EXCERPT TO READ >>
※

Over the decade, from 2008 to 2018, there were typically just 1,000 or 2,000 converters stolen each year across the United States. In 2019, we saw a steady rise in converter thefts to about 3,500. But in 2020 and 2021, it really took off. In 2020, there were over 14,000 converters reported stolen. In 2021, we estimate there will be over 50,000 converters stolen. In 2022, we’re estimating close to 100,000 converters will be stolen. AP Emissions is doing everything we can to stop these thefts and we’re here to support you if your converter was stolen. This video will have some helpful information on what you can do to protect your valuable converter and what to do if it was stolen.

Advertisement

Ryan McDonough:

So, Clint, why are thieves stealing catalytic converters?

Clint Cooper:

Well, Ryan, it comes down to the precious metals inside that converter. We’ve got platinum, palladium, rhodium. With rhodium recently trading about $30,000 an ounce, and platinum rising because of the economic sanctions on Russia right now, prices for these things that can be very, very high and that’s why they’re valuable to thieves. Catalytic converter thieves can sell converters to scrappers for hundreds, sometimes thousands of dollars each, and the scrapper has no way of knowing if the converters are stolen or removed because they were defective and they need to be replaced. Scrappers have always bought defective cats because the converters still have the precious metals in them. Even though they no longer work to reduce emissions, those precious metals are still there so they can get money for them. But now many are unwittingly buying stolen converters. A few bad apples may be willingly buying them knowing that they might be stolen and that’s also a problem.

Advertisement

Ryan McDonough:

I heard that converter thieves can remove a catalytic converter in less than a minute.

Clint Cooper:

It really can be gone in less than 60 seconds, often with very little noise and no one noticing while it’s happening. The thieves go underneath your car to steal your converter, so they’re hard to spot at a quick glance. You just can’t see because they’re underneath your car. They can cut the pipe with a saw or a pipe cutter or simply just unbolt the converter by removing four to eight fasteners. It’s usually a crime of opportunity rather than a targeted planned theft, but occasionally we do see targeted planned thefts as well. Typically, thieves will ride around and stop once they see a vehicle with a valuable or easy to steal converter. Many converted thefts going to happen in broad daylight with plenty of potential witnesses stating that they did not notice a thing. But most happen at night under the cover of darkness.

Advertisement

Ryan McDonough:

Are there specific car types that are more popular with thieves?

Clint Cooper:

Yeah. Thieves like to target hybrid vehicles and large trucks.

Ryan McDonough:

I can understand why they target large trucks. They typically have large catalyzing brick since their engines are bigger and they’re easy to get access to the converter since they’re high off the ground. But why hybrids?

Clint Cooper:

Hybrid converters often have a heavy rhodium loading and they don’t see much wear and tear since they’re only used when the car is running off of its gas engine. Rhodium is often 10 to sometimes 20 times more expensive than platinum and palladium, and those converters are worth a significant amount of money.

Advertisement

Ryan McDonough:

With all those valuable precious metals under the car, what can people do to protect themselves?

※

DATA TO EXAMINE >>
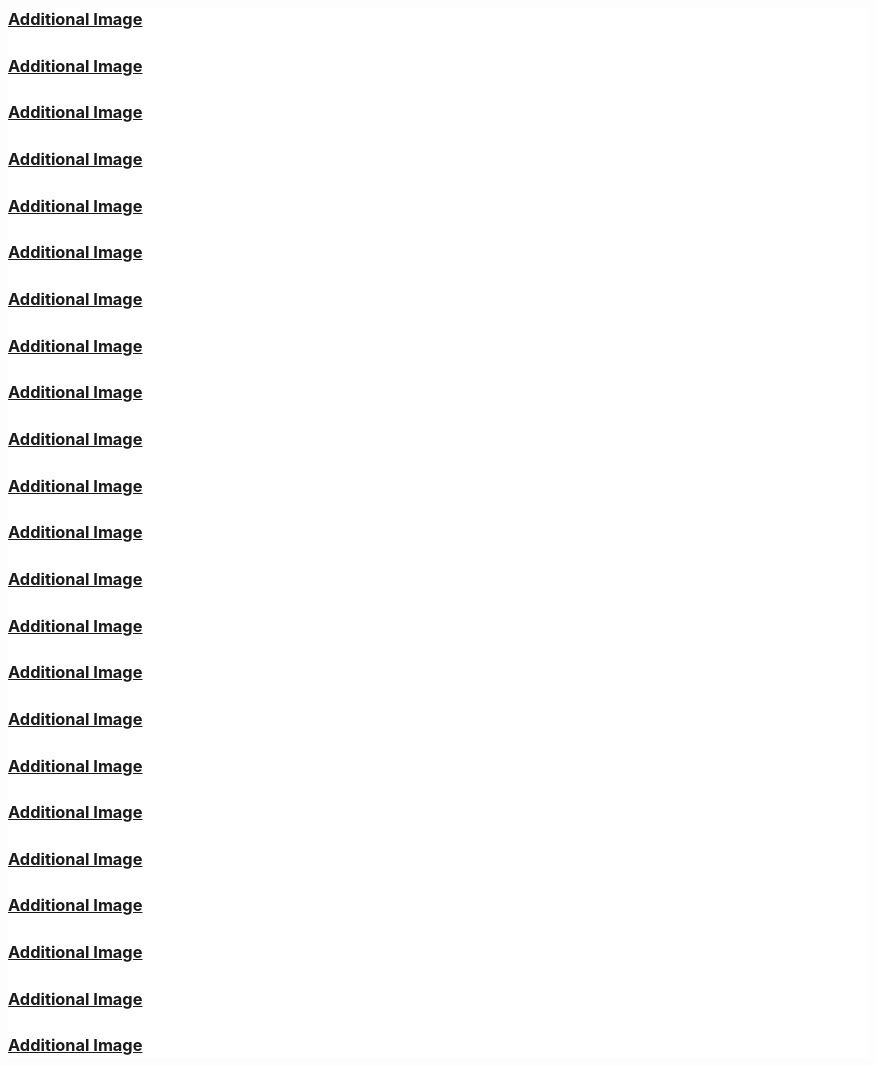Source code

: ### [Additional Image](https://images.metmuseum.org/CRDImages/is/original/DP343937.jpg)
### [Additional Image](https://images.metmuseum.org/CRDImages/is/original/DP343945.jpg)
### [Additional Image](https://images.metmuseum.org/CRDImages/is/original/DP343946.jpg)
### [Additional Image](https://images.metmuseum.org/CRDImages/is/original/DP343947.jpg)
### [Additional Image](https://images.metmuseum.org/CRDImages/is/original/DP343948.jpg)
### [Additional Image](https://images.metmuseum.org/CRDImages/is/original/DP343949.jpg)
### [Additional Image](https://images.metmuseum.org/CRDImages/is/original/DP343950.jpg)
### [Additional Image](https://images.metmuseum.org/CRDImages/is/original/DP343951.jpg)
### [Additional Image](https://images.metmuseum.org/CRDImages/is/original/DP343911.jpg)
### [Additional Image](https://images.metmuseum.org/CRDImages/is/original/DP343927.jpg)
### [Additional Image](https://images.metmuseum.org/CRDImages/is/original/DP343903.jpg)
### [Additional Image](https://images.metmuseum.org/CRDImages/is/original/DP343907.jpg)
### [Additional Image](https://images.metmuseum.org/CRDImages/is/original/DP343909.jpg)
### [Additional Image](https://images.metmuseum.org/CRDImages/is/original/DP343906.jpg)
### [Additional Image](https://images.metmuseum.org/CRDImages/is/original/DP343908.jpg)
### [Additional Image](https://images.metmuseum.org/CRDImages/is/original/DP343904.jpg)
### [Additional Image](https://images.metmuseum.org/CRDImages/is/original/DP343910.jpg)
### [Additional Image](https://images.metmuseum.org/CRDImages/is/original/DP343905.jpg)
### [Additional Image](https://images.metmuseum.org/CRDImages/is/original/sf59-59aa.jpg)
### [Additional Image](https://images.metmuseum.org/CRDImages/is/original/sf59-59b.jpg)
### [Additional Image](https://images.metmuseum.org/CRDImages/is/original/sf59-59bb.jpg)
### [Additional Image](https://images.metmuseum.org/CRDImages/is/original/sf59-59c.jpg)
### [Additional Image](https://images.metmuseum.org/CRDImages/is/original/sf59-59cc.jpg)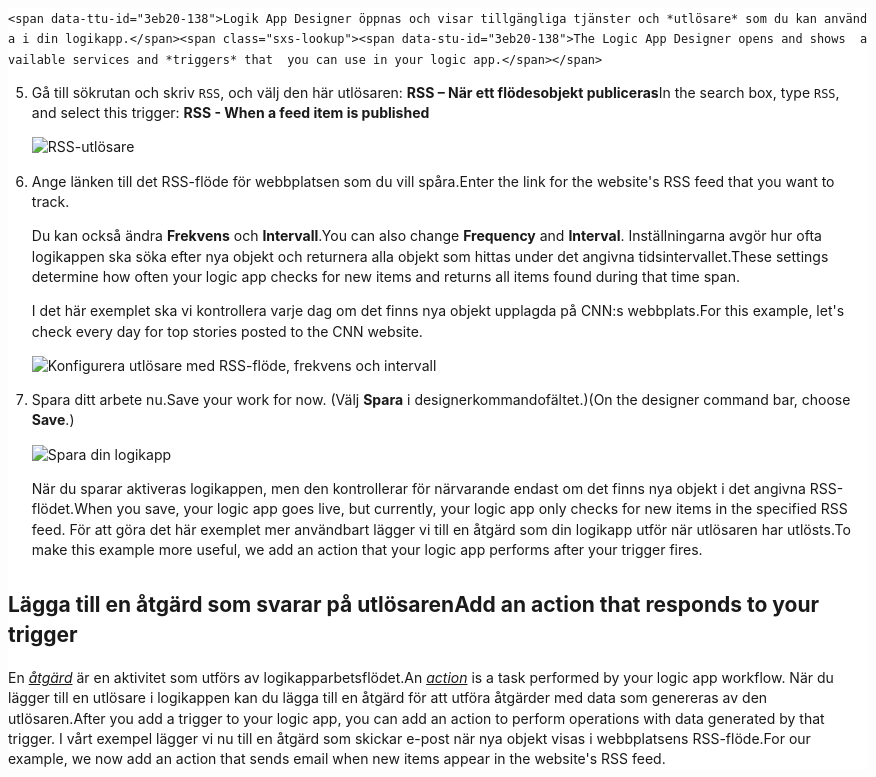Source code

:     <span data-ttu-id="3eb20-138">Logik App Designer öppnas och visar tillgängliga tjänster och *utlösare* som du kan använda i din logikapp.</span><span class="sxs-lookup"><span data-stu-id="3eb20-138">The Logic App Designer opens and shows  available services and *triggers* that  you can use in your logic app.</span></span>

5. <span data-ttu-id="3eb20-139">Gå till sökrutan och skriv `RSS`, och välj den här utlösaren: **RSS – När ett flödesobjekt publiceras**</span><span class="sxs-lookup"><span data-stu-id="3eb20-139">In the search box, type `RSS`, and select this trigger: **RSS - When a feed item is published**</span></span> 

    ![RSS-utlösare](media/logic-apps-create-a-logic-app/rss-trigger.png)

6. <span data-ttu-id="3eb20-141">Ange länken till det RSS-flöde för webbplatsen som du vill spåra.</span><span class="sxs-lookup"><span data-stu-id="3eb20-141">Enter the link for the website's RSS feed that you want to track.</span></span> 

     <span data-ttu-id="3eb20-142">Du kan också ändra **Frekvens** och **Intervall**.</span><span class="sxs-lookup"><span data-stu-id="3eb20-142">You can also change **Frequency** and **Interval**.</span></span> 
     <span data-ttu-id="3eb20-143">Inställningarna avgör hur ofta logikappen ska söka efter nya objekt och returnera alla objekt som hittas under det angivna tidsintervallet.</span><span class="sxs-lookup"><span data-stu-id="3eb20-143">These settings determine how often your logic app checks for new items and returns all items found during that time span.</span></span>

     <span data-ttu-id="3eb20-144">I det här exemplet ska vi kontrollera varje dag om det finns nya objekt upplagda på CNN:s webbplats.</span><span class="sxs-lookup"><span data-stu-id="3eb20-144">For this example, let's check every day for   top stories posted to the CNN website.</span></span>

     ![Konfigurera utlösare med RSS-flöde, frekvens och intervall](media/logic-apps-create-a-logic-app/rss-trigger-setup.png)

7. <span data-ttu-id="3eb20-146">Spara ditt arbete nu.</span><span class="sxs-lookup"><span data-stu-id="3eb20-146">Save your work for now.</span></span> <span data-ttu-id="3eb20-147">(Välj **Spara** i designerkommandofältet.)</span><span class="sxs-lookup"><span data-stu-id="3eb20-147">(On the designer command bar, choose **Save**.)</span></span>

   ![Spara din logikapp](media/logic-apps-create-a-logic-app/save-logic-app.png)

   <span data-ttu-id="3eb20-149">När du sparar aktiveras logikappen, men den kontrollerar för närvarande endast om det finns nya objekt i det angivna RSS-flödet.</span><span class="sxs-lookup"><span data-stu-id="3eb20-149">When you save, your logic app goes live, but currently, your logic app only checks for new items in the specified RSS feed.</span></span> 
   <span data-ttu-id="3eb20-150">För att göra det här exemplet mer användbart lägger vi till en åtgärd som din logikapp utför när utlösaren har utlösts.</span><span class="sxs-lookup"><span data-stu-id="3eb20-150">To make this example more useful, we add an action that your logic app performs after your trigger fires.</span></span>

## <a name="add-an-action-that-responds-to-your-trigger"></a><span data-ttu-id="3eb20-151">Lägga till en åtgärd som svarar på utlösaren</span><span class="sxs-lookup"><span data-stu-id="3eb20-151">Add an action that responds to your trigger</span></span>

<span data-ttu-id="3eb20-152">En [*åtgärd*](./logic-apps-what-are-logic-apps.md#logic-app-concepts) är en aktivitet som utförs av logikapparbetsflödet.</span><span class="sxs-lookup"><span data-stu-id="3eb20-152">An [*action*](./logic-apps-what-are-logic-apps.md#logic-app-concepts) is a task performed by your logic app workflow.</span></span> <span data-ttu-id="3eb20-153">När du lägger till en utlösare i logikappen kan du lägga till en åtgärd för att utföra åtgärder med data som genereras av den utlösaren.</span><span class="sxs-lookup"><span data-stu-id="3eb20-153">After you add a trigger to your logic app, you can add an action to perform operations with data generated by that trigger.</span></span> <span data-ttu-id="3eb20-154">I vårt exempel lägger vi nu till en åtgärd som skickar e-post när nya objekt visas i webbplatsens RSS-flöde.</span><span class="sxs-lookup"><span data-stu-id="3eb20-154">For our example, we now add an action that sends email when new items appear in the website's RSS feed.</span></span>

※

PROBLEMS TO WORK ON >>
A) From the catalytic converter theft interview, list every year or span of years for which a number of stolen converters is given, with the number for each.
B) In the catalytic converter theft interview, recast the paragraph beginning "It really can be gone in less than 60 seconds" as a short bulleted list that keeps its main facts.
C) Answer these questions from the catalytic converter theft interview:
(i) What price per ounce has rhodium recently been trading at?
(ii) How many fasteners must be removed to unbolt a converter?
(iii) Which two kinds of vehicles do thieves like to target?

ANSWERS PROVIDED >>
A)
- 2008 to 2018: typically 1,000 or 2,000 per year
- 2019: about 3,500
- 2020: over 14,000 reported stolen
- 2021: over 50,000 (estimated)
- 2022: close to 100,000 (estimated)

B)
- A converter can be removed in under 60 seconds, often quietly and without anyone noticing.
- Thieves work underneath the car, so they are hard to spot.
- They cut the pipe with a saw or pipe cutter, or unbolt the converter by removing four to eight fasteners.
- Theft is usually a crime of opportunity, though targeted, planned thefts also occur.
- Thieves typically drive around and stop when they see a vehicle with a valuable or easy-to-steal converter.
- Some thefts happen in broad daylight, with witnesses noticing nothing, but most happen at night.

C)
(i) About $30,000 an ounce.
(ii) Four to eight.
(iii) Hybrid vehicles and large trucks.